Apologies to the one or two people who started to care about this blog. I'm afraid the pressures of readying several books for the printers (including my own next offering) and the organisational demands of a poetry festival just finished, led me to neglect this particular responsibility. But here we go again.....
I found the Palm Beach Poetry Festival by chance. Last year I had Ilya Kaminski as a guest in Cork and he recommended a festival in the Florida Keys as a good place to do a gig. “Just Google ‘Florida’ and ‘Poetry Festival’,” he said. That’s how I found the Palm Beach Poetry Festival’s website. Straight away what intrigued me about it was how it was structured around a large number of week-long workshops – about ten or twelve running simultaneously. I had been to festivals across Europe and had never come across this set-up. It was like it was a festival of workshops with readings tacked on. The punters’ fees were in the order of over $700. I made a mental note that I would follow it up one of these years.
When I read late last year that Gregory Orr was one of the workshop leaders this year I knew 2009 was when I had to go. I had picked up a copy of Orr’s The Red House in the late 80s and it had had a tremendous effect on me. Here was a poetry which was structurally, linguistically and formally so simple but which yet had huge resonance. In many ways it was antithetical to much of my own very wordy work of that period, but in other ways it had much in common with the 20th Century German poets who had staked out huge territory in my own personal, private anthology of great poets and poems – poets such as Gottfried Benn, Georg Trakl and of course Paul Celan. Orr’s The Red House whispered the qualities of poetry into every fibre of my being, yet I had to acknowledge at the same time that this was writing which most poetry editors in these islands would fail to recognise as poetry.

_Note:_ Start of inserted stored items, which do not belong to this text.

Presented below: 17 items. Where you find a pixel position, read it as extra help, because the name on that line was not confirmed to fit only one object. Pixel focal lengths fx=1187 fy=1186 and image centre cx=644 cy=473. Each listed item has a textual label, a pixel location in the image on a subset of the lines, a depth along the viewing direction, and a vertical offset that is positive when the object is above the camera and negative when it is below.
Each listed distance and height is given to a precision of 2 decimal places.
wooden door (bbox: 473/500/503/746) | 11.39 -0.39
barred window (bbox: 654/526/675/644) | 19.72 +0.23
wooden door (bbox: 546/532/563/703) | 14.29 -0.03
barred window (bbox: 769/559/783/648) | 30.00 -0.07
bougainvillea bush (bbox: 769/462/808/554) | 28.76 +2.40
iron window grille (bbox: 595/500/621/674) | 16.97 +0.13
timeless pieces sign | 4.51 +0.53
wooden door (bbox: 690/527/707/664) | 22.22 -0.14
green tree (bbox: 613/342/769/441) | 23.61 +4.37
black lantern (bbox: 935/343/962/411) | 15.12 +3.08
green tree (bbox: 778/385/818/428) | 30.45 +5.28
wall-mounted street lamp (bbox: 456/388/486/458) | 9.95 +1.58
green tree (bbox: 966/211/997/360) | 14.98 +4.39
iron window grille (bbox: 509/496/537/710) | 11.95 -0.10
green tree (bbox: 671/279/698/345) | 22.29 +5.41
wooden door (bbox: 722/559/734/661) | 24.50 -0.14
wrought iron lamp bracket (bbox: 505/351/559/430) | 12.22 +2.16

Even big, established names such as Thom Gunn and Ted Hughes were, in the mid to late 80’s receiving reviews in the British press accusing their latest European and American influenced work of being technically sloppy. While the work of Zbigniew Herbert, Marin Sorescu and Miroslav Holub was much admired in these islands any British or Irish poet who published work similar in structure was dismissed as technically incompetent. Poetry was deemed to be not achieved unless there was a noticeable rhythmical character with stanzas neat and uniform as Restoration topiary.
So in 1989, greatly invigorated by my reading of Gregory Orr, I found myself writing the first poems in what would become a nine poem sequence “The Garden”. I believed at the time it was some of the best work I had ever done. A few of the poems appeared in Poetry Ireland Review but generally the sequence was met with a “What the fuck are you up to, Pat?” response, even from people I knew were generally sympathetic to me.

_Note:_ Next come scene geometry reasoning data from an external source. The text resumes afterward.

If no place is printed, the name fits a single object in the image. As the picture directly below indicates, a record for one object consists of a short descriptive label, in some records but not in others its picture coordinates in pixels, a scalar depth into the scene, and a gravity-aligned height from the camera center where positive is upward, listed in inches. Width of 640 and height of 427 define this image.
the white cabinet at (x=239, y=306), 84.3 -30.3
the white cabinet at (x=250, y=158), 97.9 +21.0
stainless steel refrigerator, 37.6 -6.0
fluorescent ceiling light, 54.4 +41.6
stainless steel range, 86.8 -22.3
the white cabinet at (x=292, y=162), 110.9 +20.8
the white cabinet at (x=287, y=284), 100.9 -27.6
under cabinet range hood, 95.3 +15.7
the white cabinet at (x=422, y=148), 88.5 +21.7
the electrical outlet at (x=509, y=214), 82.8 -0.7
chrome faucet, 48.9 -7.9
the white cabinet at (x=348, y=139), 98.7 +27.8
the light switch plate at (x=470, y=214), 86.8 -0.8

I had to wait another nineteen years before the sequence was published in its entirety. An anthologist selected work of mine in the early 90s but rejected these poems in utter incomprehension. I started to believe I had made a huge misstep and for many complex reasons stopped writing completely for about six years. How I started to write again is a subject for another blog.
Nineteen years later when I had finally found a publisher willing to risk more than a chapbook with me I had practically forgotten I had written “The Garden”. It tumbled out of an old computer file almost at the last minute, in time for me to stick it into the manuscript with a “What the fuck?” shrug of my shoulders. When the book was published, its different parts had many admirers, reflecting their different tastes but one reviewer did single out “The Garden” as the best achievement in the book and the sequence was translated and published in its entirety in Estonia’s leading poetry journal, (in a slot which had been filled by Billy Collins the previous quarter). All this belated attention for “the Garden” led to very mixed feelings for me. On the one hand I felt happy and vindicated for the young poet who had produced it twenty years previously - on the other hand I felt sadness and deep regret that the young poet who created those poems had stopped working for six years, almost for life, because he lived in a community of poetry which led him to believe what he was writing was worthless.
The chance to meet Gregory Orr, to take a week of workshops with the poet whose work had inspired a walk down “The Garden” path and to combine it with my other reasons for going to the Palm Beach Poetry Festival was too much to resist.
My other main reason for going was to study the business model of the festival, how in hell did they succeed in bringing almost 100 people thousands of miles across America to one place, each spending thousands of dollars in the process? Was it a model worth replicating in Ireland? Who were these people? How did they hear about it? What would it take to attract them to Ireland for something similar?
Armed with funds from my day job and a generous Arts Council travel grant I went off to find out. I knew there were personal risks in going to meet Greg Orr. I had met poetry heroes before and had sometimes been disappointed to discover the person in the flesh, I’m thinking now in particular of a famous Irish poet who had a drinking problem and was completely obnoxious with it. Glad to say he has been on the dry for over a decade now and is perfectly charming and convivial as a result. But I knew that liking Gregory Orr’s poetry was no guarantee that I was going to like Gregory Orr in person.